Rapaz, vi o Fluminense fazer o segundo gol, o da virada, o que garantia o Tricolor na final da Sul-Americana, quando estourou uma daquelas brigas que aconteciam antigamente, em estádios sem proteção, e com jogadores se enfrentando como guerreiros. Socos, rabos de arraia, rasteiras, de tudo e a polícia tentando apaziguar sem conseguir, até perder a paciência.
E aí foi um tal de “empurrar” os paraguaios túnel abaixo com direito a cassetadas e safanões.
Até a coisa voltar ao normal, quando apenas Diguinho, do Fluminense foi expulso, os corações de todos inclusive os dos membros das comissões técnicas do Fluminense e do Cerro, batiam a mil.
Aí, não sei por que, disseram que foi uma briguinha a toa, sem importância, acho que quiseram “proteger” o espetáculo, como se toda aquela loucura não tivesse existido, não tivesse acontecido.
Achei tão bobo!
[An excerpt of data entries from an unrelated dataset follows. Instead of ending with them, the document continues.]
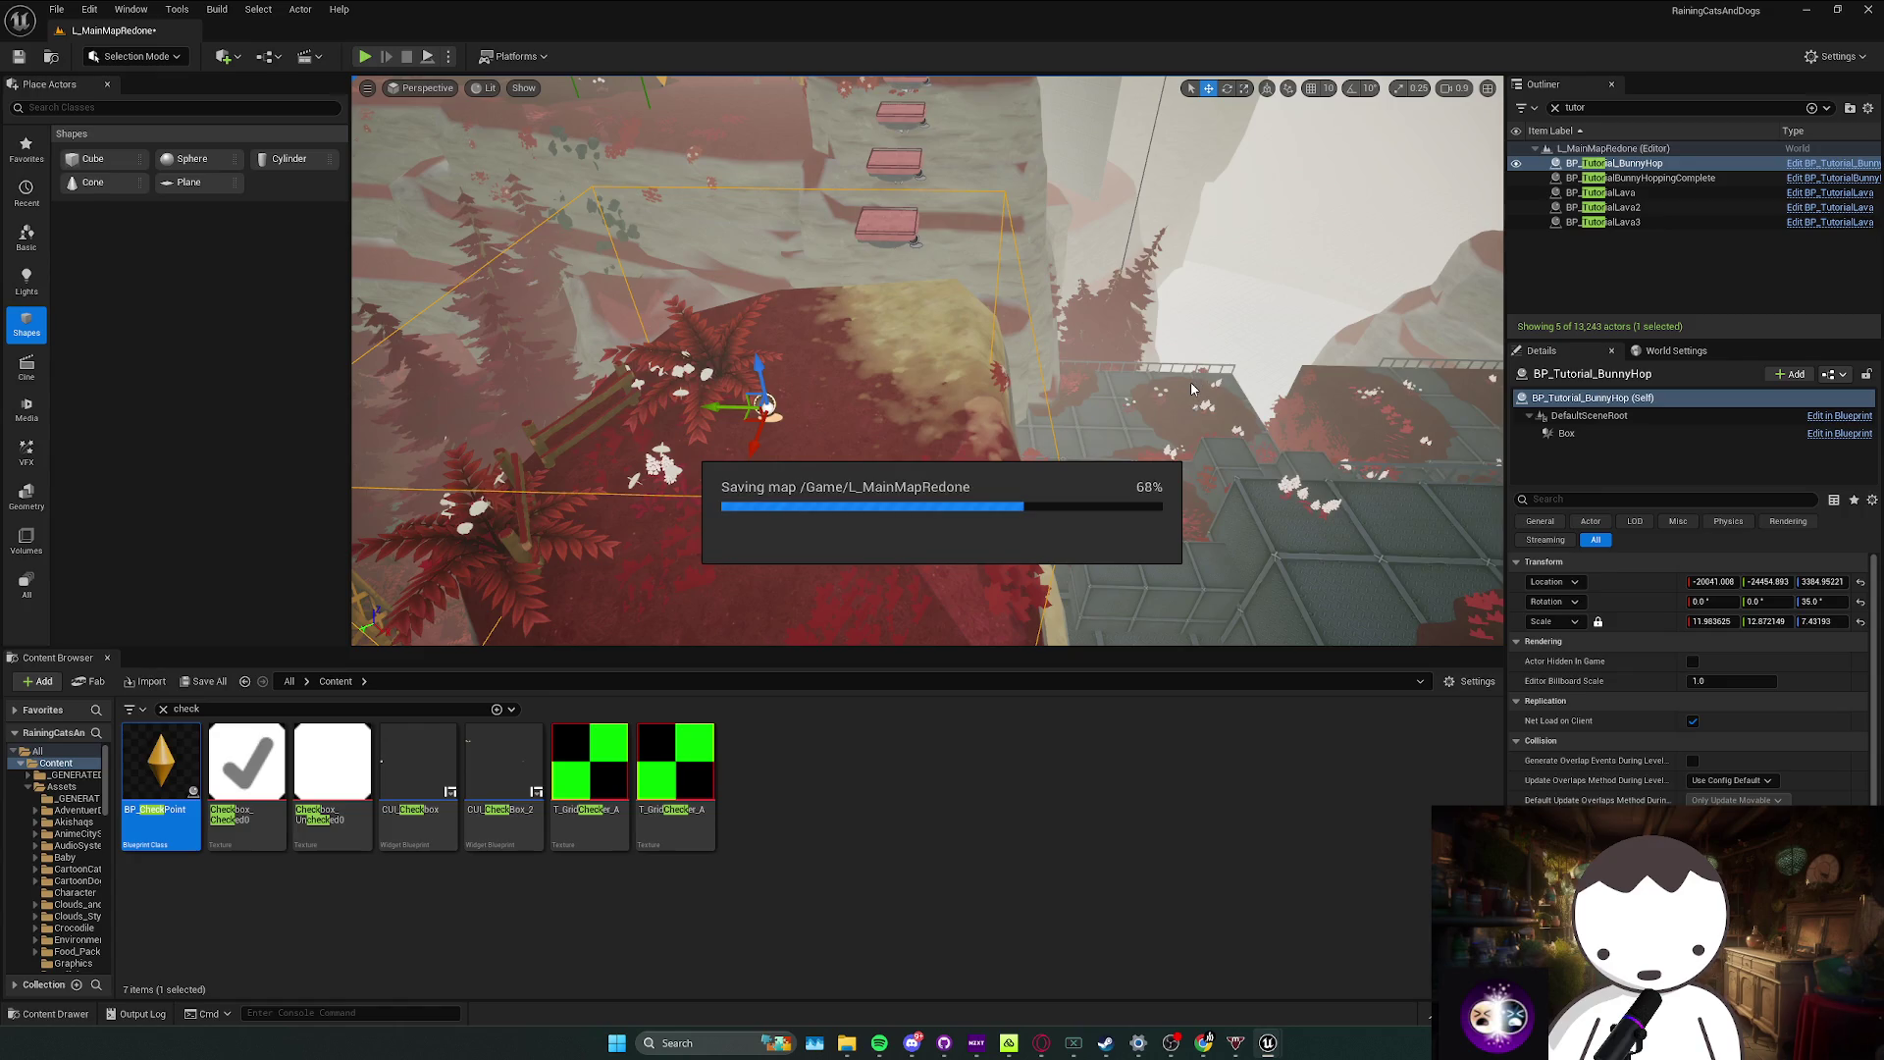
mouse_move(1190, 397)
left_mouse_down()
mouse_move(1273, 494)
mouse_move(622, 567)
mouse_move(729, 621)
mouse_move(562, 437)
mouse_move(1156, 319)
mouse_move(850, 362)
left_mouse_up()
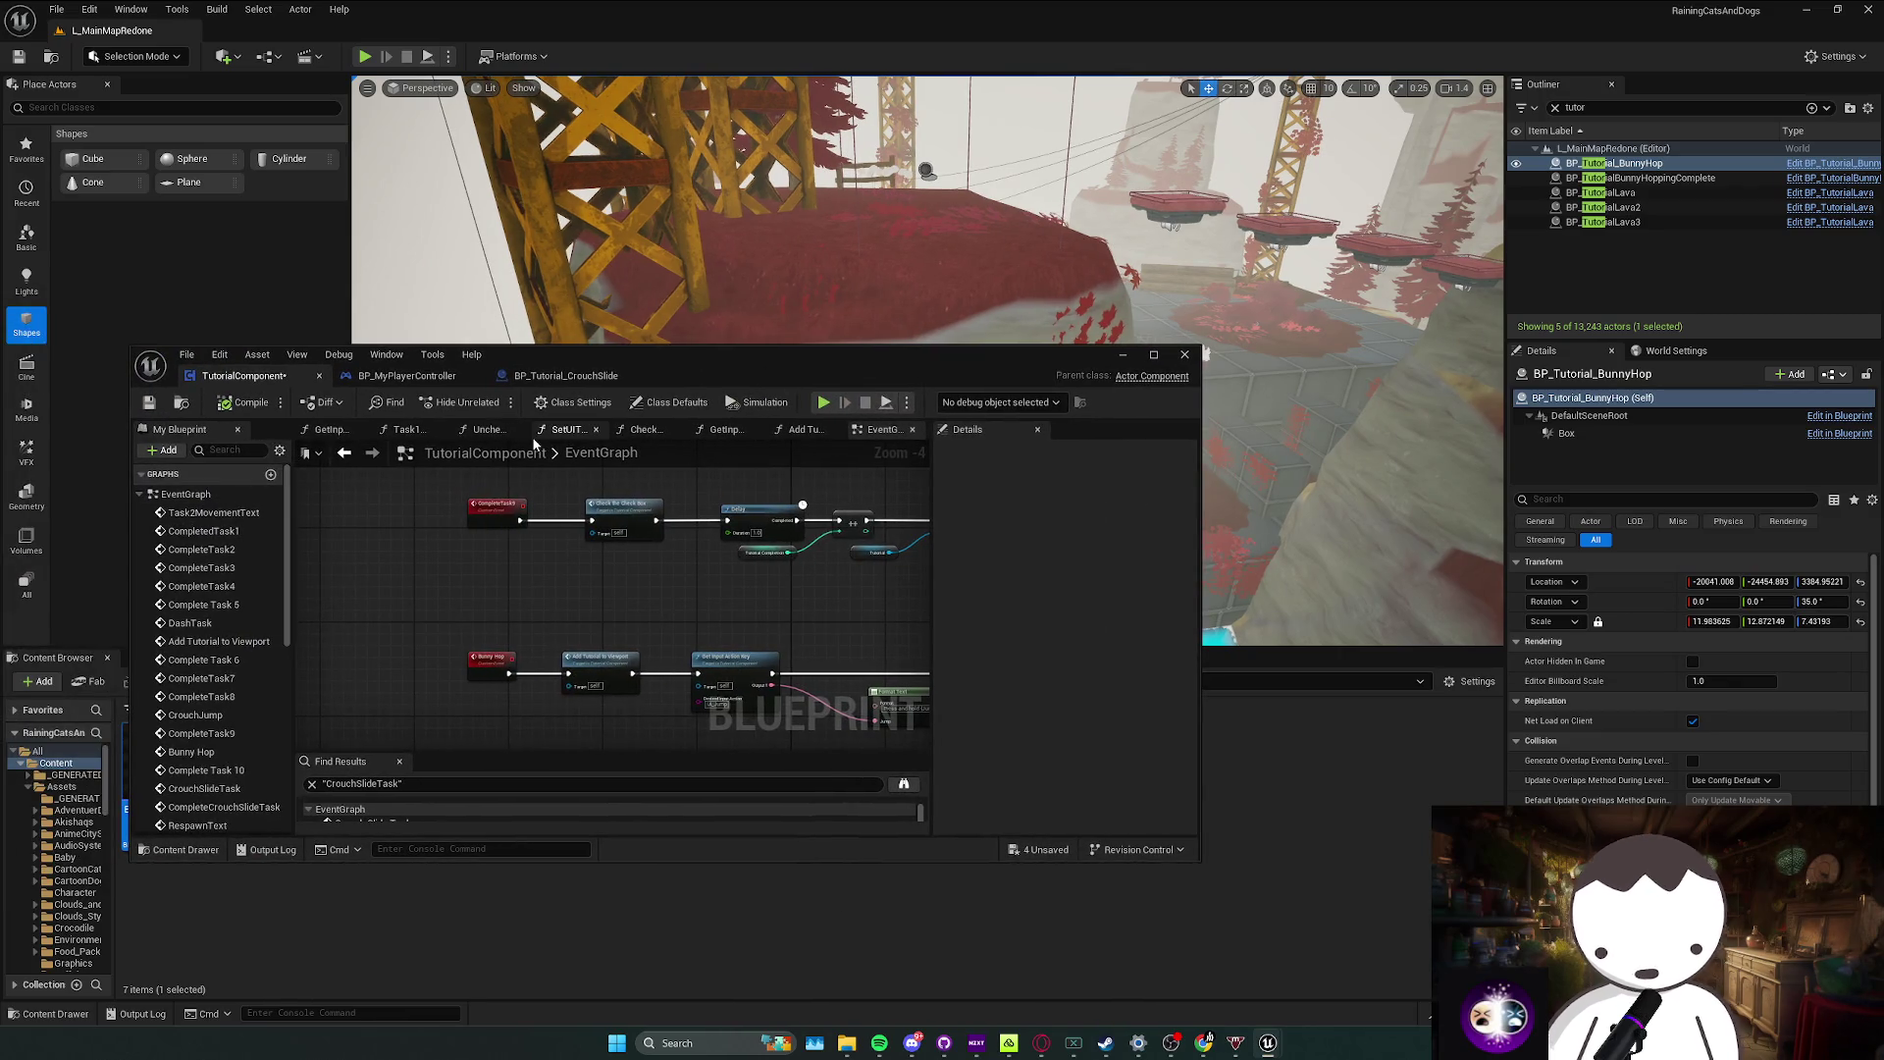
left_click_drag(786, 334, 628, 353)
mouse_move(755, 450)
left_mouse_down()
mouse_move(678, 462)
mouse_move(479, 202)
mouse_move(441, 240)
mouse_move(361, 67)
left_mouse_up()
Evidente que quem assistia ao jogo viu que a pancadaria foi feia e da grossa. Essas coisas acontecem, a adrenalina vai a mil, um sorri, outro é mal perdedor, estoura a confusão, até na Inglaterra.
Acho que é querer ser “mais realista do que o rei”!
Outra briga horrorosa foi a de Obina e Maurício, na saída para o intervalo de Grêmio e Palmeiras. Maurício tentou acertar um tapa, Obina revidou com um soco, os dois foram expulsos, o Palmeiras ficou com nove em campo e depois os “brigões” foram afastados do clube.
Até agora não vi nenhuma explicação para a briga.
Acho que o Obina queria que o Maurício tivesse colocado a cabeça na hora em que o argentino Máxi Lopez levantou o pé para dominar a bola, na hora do primeiro gol do Grêmio.
Realmente se o zagueiro avança a cabeça (mas também não sei se dava tempo) o juiz poderia ter dado “jogo perigoso” do argentino e o gol não sairia.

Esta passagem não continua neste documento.